**Stated goal A**:
Retype the entries starting at the line that contains "order: Lamiales" and continuing through the last line of the entries, including both ends.

# Whats the Best Way to Keep Weeds from Growing inBetween Concrete Slabs?



## Jim F (Mar 4, 2010)

I'm assuming you are talking about a concrete driveway. I don't know anything that will prevent this but there are defoliants like roundup to kill the weeds or you can use a string trimmer.


----------



## limitdiy (Apr 26, 2009)

Jim F said:


> I'm assuming you are talking about a concrete driveway. I don't know anything that will prevent this but there are defoliants like roundup to kill the weeds or you can use a string trimmer.


yes sir....I'm talking about a concrete driveway and the sidewalk in front of my house...

what about filling them with a flexible filler?
is that better than using roundup/bleach?


----------



## Marty S. (Oct 31, 2009)

There's chemials you can spray that prevent any growth for up to six months. Don't remember the name but your local nursery will know. Roundup has an extended control version out now too but I have never used it.


----------



## Mike in Arkansas (Dec 29, 2008)

Marty S. said:


> There's chemials you can spray that prevent any growth for up to six months. Don't remember the name but your local nursery will know. Roundup has an extended control version out now too but I have never used it.


"I've used the extended control version Marty mentioned, mainly on a brick driveway. Lots of openings for weeds to grow in. Roundup Plus" seems to do a pretty good job. I just buy it yearly in the premixed gallon container with the applicator. Mostly keeps the driveway clear of weeds and grass for the summer and seems to work pretty fast on killing any existing weeds. Hand gets tired squeezing that trigger so next year I might buy a small pump up sprayer and pour it in that just to make life easier. :thumbup:


----------



## CoconutPete (Jan 22, 2010)

RoundUP:thumbsup:


----------



## chadwilliam1 (Jun 21, 2010)

I have a big pump sprayer full of round up. I fill it up with pre-mixed round up. I might try the extended control roundup next time.


----------



## kredman (Apr 22, 2010)

I used to rebuild concrete pools and patios, and I'd always use this real thick grey Vulkem caulking. I'd tape off both sides of the joints or cracks, then caulk and smooth them. It lasts for years, and looks nice, too. If I remember what kind it was, I'll post it. I do remember the tubes being pretty expensive.


edit- this stuff:
http://www.poolcenter.com/service_supplies_pool_caulking_supplies.htm


----------



## RDS (Feb 29, 2008)

Marty S. said:


> There's chemials you can spray that prevent any growth for up to six months. Don't remember the name but your local nursery will know.


I've used something called Trioxx (which bills itself as 'Total Vegetation Kill' for a year) with good success. Haven't used the RoundUp version so I can't say which is better.


----------



## Jim F (Mar 4, 2010)

**Material for the task**:
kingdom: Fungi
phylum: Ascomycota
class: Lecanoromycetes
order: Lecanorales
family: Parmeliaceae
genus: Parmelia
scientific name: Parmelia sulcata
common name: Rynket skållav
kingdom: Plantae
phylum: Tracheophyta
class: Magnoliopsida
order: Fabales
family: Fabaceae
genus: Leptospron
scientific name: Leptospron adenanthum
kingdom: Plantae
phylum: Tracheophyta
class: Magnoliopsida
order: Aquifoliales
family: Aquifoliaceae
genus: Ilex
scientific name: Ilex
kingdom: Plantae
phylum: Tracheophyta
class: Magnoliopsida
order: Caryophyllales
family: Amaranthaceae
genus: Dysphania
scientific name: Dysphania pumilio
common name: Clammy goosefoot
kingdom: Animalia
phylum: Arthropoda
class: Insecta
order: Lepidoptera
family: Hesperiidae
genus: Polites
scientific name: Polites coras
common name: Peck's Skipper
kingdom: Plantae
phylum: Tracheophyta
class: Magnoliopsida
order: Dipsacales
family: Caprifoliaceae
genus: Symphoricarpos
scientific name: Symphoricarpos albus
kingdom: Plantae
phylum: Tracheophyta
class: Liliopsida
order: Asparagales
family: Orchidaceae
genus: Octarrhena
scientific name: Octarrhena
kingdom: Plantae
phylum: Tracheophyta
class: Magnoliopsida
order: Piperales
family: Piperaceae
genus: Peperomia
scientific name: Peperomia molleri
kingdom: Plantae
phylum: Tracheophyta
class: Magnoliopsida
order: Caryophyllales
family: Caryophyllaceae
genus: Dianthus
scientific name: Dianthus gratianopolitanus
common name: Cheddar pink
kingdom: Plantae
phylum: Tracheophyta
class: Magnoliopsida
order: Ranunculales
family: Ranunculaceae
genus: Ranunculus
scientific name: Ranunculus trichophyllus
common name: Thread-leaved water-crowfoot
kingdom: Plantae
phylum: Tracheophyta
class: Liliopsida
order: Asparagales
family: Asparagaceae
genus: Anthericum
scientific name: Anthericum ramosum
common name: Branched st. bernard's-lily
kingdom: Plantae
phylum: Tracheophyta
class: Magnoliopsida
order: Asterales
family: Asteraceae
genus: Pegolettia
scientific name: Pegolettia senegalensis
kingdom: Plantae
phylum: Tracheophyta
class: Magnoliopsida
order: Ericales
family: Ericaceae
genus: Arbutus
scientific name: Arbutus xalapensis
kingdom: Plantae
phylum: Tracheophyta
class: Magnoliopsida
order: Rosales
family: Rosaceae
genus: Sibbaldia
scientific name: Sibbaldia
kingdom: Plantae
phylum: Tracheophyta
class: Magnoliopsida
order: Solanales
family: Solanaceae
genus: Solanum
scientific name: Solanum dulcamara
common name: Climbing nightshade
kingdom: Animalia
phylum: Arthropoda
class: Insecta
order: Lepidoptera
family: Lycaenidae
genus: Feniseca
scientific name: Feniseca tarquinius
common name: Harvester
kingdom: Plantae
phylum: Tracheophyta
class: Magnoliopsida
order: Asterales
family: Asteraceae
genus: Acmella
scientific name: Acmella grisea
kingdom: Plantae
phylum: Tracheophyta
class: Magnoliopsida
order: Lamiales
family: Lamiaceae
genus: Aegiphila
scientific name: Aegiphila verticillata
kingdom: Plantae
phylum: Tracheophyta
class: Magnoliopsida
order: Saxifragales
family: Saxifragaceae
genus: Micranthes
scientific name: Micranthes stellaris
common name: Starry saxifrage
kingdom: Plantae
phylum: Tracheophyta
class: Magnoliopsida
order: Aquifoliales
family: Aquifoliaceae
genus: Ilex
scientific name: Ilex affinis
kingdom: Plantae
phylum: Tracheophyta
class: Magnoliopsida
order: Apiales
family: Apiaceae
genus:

**Stated goal B**:
List each username that heads a post in the forum thread about weeds between concrete slabs, naming each one only once.

**Full answer A**:
order: Lamiales
family: Lamiaceae
genus: Aegiphila
scientific name: Aegiphila verticillata
kingdom: Plantae
phylum: Tracheophyta
class: Magnoliopsida
order: Saxifragales
family: Saxifragaceae
genus: Micranthes
scientific name: Micranthes stellaris
common name: Starry saxifrage
kingdom: Plantae
phylum: Tracheophyta
class: Magnoliopsida
order: Aquifoliales
family: Aquifoliaceae
genus: Ilex
scientific name: Ilex affinis
kingdom: Plantae
phylum: Tracheophyta
class: Magnoliopsida
order: Apiales
family: Apiaceae
genus:

**Full answer B**:
Jim F
limitdiy
Marty S.
Mike in Arkansas
CoconutPete
chadwilliam1
kredman
RDS